Africa represents 17% of the world’s population. Paradoxically, it represents only 5% of COVID-19 cases and 3% of worldwide deaths in July 2020. These figures are well below those in other countries (China, Europe, USA), where seroprevalence (the presence of anti- SARS-CoV-2 antibodies in the blood) was generally between 5 and 11% at the end of the first wave, and where deaths are counted in the ten of thousands. In Kenya for example, since the first declared case on the 12th of March 2020 through to the 31st of July 2020, 20 636 cases and 341 deaths were reported. However, there is not much information available about serological data in Africa In order to fill this gap, an Anglo-Kenyan team (Oxford and KEMRI) evaluated the presence of anti-spike antibodies (using ELISA testing) in a cohort of 300 Kenyans. Blood samples came from several regional blood transfusion centers (Kenya National Blood Transfusion Service, KNBTS) and were taken between April and June 2020 in people aged between 15 and 65 years old. Since the cohort was not necessarily representative of the population, the results were adjusted mathematically (age, sex, geographical distribution) to concur with the census of 2019. Amongst the 3 098 participants, an average of 4,3% tested positive, with the majority aged between 35 and 44 years old. Participants from large cities had a higher rate of seroprevalence, with the highest rate of 8% in Mombassa. This study, like others, confirms that sex is not a factor, and that seroprevalence diminishes with age. These results show two things:
  • the Kenyan population has had significantly greater exposure to SARS-CoV-2 than was thought.
  • prevalence is comparable to that observed in other countries where known cases are much higher.
If applied to the total Kenyan population of 53 million people, this would correspond to 1,3 million people infected amongst the 15-64 age group. But on the 30th May 2020, only 2 093 cases had been detected, with 71 deaths. How can this divergence between a seroprevalence similar to other countries and a relatively low number of COVID-19  cases be explained? 4 theories have been put forward:
  • Seroprevalence may be overestimated because of selection bias in the choice of participants. 43% of the Kenyan population is made up of people younger than 15 and older than 65 who have not been infected by SARS-CoV-2 in large numbers.

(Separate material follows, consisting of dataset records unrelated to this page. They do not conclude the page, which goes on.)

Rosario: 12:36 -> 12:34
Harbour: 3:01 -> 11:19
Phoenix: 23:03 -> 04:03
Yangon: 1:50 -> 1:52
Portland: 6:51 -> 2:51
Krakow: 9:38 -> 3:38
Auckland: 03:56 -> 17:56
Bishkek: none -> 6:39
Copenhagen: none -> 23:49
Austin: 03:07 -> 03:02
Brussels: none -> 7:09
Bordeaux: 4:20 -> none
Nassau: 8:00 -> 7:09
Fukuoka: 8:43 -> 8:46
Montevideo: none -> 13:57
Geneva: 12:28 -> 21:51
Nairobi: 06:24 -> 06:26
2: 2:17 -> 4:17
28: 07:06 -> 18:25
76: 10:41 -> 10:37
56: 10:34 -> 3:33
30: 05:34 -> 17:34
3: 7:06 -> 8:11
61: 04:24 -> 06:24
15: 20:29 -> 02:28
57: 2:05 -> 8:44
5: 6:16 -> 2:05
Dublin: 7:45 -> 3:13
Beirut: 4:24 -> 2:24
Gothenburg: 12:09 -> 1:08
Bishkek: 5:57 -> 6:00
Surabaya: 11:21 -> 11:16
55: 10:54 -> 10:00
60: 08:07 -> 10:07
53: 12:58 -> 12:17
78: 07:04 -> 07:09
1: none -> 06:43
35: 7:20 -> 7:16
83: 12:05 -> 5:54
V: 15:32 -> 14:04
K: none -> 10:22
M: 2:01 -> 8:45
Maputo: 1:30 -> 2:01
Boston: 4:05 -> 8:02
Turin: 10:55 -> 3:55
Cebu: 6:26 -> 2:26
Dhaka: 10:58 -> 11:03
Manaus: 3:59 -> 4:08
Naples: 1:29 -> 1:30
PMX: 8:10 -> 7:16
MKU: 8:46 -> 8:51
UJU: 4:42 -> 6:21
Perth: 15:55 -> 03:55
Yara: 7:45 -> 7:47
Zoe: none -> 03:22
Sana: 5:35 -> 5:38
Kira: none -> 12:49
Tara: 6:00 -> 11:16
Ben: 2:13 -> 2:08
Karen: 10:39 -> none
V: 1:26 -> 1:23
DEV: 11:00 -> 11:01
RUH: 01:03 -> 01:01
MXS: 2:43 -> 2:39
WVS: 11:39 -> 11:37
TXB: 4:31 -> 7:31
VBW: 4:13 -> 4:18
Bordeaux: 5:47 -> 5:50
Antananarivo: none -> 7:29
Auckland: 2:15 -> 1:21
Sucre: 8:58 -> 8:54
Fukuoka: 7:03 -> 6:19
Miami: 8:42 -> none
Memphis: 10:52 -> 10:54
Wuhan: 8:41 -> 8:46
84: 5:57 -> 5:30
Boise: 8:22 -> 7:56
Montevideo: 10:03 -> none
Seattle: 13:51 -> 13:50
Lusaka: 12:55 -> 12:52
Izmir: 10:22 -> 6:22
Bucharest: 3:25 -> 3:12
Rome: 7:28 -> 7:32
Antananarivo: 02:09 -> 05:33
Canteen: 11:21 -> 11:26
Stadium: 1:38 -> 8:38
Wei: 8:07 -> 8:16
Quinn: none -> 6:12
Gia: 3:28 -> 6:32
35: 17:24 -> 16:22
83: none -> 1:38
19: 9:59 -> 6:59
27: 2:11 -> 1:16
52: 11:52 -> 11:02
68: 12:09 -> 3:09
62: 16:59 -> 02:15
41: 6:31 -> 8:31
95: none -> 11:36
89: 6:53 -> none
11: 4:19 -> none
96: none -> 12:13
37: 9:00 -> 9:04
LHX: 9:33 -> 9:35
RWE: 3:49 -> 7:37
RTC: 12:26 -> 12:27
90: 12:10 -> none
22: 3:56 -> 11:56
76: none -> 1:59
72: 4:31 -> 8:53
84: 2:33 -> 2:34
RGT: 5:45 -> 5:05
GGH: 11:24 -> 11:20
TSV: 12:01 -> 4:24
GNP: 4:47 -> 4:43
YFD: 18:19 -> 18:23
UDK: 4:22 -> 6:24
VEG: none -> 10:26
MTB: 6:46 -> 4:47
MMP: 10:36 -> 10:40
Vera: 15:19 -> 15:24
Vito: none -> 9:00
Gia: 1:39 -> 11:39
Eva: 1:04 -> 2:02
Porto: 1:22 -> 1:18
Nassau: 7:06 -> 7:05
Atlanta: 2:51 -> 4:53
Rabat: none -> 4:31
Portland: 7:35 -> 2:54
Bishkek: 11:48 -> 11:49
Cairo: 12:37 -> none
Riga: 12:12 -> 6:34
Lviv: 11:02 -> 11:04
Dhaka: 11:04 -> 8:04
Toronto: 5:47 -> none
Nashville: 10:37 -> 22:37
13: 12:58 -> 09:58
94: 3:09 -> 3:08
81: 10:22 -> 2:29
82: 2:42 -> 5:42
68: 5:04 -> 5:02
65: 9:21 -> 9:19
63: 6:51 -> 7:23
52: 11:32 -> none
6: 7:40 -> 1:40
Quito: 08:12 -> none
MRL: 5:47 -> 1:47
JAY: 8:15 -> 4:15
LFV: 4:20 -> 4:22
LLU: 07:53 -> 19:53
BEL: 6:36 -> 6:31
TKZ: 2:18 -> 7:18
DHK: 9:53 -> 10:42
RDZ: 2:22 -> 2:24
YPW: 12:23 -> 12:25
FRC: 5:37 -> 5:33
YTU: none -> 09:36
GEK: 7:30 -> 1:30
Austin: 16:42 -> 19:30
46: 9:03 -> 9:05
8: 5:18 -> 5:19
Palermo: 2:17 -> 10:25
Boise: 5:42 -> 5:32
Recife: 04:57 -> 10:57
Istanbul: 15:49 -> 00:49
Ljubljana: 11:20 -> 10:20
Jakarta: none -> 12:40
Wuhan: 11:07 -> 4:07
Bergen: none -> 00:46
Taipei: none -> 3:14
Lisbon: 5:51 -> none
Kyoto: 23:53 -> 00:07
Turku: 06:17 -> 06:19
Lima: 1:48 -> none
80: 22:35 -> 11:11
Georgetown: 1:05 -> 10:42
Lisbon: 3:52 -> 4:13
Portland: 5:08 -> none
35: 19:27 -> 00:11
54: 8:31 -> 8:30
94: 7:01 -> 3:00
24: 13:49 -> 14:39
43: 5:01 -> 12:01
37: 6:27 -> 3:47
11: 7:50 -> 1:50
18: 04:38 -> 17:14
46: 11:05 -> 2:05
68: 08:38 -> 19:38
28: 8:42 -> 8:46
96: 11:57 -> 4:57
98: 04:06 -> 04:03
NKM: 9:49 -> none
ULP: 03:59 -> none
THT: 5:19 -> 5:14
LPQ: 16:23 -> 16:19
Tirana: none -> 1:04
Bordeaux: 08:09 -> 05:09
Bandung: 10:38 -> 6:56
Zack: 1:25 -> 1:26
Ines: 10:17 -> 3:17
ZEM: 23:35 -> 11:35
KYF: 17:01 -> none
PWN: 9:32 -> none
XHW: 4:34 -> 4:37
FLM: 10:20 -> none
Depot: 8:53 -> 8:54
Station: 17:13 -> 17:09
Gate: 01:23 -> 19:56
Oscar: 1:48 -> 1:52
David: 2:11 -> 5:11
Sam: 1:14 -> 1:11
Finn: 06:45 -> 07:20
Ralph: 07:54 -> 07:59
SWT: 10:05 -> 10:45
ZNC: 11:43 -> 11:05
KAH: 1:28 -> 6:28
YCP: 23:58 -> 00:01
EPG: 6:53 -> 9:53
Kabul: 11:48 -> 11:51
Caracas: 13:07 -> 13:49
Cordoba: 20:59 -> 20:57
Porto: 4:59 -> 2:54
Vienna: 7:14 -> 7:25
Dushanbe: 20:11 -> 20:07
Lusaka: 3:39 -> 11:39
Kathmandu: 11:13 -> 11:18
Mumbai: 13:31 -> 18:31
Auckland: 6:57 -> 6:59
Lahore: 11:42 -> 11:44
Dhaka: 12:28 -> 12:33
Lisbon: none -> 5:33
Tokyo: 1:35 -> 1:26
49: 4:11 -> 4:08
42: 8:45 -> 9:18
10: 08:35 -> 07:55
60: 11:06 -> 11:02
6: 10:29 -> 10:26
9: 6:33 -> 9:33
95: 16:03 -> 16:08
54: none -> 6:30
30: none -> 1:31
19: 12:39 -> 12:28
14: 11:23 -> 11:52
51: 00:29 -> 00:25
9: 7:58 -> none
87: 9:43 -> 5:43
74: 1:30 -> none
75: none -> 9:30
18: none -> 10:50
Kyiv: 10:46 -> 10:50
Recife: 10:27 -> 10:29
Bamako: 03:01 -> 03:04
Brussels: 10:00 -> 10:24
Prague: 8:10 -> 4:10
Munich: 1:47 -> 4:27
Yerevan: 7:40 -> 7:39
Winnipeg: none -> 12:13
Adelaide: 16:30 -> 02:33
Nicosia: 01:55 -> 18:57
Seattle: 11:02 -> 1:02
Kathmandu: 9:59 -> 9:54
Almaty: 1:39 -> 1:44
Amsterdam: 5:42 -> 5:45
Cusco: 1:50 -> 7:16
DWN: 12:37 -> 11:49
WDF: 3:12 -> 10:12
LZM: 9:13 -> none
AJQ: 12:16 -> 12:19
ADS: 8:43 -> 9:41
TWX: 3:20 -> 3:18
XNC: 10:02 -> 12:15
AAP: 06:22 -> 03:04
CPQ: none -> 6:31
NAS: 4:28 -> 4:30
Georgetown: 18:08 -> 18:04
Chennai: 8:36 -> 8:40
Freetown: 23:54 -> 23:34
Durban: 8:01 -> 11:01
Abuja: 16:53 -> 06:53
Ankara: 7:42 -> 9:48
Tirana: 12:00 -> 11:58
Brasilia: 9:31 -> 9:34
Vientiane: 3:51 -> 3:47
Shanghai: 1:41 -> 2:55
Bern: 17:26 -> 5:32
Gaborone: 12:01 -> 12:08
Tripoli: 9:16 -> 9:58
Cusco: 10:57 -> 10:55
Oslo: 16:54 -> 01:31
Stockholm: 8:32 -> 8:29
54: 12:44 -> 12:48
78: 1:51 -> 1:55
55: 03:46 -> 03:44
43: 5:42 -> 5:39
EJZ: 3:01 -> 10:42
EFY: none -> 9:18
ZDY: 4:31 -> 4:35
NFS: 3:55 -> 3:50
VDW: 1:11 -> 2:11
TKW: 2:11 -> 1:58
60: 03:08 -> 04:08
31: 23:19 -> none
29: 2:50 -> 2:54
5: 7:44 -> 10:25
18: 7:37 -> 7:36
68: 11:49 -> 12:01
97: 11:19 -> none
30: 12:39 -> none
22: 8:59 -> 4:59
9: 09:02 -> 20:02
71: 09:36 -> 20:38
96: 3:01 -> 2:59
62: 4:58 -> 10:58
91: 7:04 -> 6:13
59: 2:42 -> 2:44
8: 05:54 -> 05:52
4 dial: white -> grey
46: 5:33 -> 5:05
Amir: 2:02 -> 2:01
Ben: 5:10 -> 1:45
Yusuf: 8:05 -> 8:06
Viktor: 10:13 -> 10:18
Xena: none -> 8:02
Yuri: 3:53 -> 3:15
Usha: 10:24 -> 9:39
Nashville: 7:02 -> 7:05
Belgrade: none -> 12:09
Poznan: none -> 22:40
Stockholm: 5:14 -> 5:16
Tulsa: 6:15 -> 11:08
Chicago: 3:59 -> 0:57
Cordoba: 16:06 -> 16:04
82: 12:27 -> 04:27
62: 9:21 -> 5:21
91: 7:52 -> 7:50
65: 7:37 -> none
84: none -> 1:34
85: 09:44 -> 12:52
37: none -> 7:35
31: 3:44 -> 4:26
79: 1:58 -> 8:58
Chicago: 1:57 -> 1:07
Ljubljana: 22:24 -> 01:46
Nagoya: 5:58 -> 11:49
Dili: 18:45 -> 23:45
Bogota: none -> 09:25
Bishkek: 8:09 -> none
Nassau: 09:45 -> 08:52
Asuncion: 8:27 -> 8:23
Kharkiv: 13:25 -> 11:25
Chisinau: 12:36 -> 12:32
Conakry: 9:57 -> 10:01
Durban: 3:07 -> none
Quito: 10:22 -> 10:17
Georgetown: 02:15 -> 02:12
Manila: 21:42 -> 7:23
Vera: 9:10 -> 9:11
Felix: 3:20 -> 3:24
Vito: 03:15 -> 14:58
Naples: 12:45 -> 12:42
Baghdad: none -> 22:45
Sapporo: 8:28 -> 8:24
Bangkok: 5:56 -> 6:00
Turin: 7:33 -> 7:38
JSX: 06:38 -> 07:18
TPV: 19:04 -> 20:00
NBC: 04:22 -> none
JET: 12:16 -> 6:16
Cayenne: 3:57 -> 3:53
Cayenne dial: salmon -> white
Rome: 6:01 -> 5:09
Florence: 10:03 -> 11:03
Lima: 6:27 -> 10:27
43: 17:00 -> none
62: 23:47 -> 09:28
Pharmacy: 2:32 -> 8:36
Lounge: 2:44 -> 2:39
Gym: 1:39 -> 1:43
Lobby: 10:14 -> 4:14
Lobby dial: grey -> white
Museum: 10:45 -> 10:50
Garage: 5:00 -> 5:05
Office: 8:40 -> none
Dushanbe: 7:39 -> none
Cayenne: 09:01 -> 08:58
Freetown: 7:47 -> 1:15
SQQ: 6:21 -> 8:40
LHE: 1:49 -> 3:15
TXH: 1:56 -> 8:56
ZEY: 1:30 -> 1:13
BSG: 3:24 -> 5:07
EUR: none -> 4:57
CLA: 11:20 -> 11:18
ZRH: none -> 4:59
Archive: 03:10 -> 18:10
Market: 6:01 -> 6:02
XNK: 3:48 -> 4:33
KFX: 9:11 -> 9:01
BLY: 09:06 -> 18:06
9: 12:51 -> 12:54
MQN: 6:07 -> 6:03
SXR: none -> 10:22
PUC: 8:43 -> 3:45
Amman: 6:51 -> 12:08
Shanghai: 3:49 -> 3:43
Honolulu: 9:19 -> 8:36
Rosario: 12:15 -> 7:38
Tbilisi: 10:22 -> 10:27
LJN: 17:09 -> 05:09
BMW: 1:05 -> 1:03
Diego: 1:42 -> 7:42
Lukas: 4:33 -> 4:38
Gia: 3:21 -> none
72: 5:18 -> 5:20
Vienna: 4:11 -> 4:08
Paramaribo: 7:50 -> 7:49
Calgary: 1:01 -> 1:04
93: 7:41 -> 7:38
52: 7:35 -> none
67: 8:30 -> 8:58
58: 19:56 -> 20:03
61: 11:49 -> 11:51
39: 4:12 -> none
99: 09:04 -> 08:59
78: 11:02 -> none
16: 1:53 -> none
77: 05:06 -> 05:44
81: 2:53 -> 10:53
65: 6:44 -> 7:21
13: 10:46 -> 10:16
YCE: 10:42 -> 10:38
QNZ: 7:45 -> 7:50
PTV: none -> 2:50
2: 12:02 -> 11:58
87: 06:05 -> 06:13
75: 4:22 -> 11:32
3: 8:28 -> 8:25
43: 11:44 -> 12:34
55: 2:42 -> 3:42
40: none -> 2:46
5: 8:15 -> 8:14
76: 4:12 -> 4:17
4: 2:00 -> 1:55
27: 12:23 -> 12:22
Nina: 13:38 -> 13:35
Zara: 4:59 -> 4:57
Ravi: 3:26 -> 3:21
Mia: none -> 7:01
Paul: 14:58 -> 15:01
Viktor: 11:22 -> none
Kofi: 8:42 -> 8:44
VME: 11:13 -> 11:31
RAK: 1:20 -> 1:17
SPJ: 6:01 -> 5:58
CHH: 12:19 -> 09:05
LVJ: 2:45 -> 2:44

  • Cases may have been underestimated by health authorities (insufficient PCR testing). However Kenyan hospitals have not been overloaded with severe cases of COVID-19.
  • Demographical factors may influence the results: 3,9% of the Kenyan population are aged over 65, against 23,3% in Italy.
  • The population is frequently exposed to common coronaviruses that may confer a certain cross-protection, although this has never been shown.
The authors do not think that these hypotheses are sufficient to explain the differences in figures. They suggest that it is more likely, as a previous study suggested, that COVID-19 symptoms may be lessened for reasons that are yet to be clarified. The authors also underline the fact that in the absence of social and economic protection, measures such as lockdown could have potentially catastrophic consequences. It is therefore crucial to increase testing provision and to carry out further studies in order to better understand the course of the epidemic in Africa.